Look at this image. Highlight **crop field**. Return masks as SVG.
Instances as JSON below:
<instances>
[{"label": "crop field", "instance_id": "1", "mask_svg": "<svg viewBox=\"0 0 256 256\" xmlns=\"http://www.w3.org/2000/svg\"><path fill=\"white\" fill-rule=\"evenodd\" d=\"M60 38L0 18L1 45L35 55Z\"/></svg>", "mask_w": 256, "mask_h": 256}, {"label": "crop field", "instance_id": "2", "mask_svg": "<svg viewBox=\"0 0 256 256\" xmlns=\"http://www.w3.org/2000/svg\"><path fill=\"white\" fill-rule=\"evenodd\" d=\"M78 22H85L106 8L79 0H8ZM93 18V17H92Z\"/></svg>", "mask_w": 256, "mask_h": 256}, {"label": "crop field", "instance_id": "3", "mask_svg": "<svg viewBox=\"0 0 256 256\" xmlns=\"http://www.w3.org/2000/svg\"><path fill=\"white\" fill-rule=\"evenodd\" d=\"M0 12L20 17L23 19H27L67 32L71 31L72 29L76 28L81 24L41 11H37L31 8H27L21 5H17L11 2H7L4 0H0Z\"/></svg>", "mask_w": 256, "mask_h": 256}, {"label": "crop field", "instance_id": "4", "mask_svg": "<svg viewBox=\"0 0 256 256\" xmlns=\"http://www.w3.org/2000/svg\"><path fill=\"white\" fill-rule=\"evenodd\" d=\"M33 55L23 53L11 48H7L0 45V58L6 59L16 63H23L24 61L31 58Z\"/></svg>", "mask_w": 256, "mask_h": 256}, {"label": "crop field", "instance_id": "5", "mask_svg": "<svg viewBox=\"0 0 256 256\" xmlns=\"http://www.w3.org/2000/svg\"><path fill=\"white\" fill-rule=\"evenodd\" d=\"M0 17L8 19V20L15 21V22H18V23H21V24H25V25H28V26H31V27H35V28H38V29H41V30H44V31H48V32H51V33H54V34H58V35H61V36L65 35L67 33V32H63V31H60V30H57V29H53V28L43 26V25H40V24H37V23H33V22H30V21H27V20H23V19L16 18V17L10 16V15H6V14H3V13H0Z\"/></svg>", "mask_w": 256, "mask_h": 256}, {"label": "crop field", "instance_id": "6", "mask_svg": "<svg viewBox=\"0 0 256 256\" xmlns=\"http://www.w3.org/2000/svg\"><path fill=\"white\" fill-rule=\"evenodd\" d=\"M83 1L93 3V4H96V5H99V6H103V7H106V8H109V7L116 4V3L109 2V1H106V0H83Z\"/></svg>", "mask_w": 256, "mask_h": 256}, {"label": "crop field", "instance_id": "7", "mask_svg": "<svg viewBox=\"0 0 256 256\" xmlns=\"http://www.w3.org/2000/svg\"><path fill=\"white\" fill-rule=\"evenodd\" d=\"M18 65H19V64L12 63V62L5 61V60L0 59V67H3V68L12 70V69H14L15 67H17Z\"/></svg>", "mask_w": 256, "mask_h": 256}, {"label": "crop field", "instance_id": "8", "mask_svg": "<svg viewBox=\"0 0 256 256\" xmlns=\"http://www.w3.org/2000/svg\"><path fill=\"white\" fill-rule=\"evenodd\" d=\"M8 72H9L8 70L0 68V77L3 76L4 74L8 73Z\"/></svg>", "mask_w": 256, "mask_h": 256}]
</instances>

****

**WHAT THE EXERCISE ASKS**
Rewrite the rows as a numbered list, from the first row above through the row containing "<instances>", including both. Leave out any blank lines.

**ANSWER IN FULL**
1. Look at this image. Highlight **crop field**. Return masks as SVG.
2. Instances as JSON below:
3. <instances>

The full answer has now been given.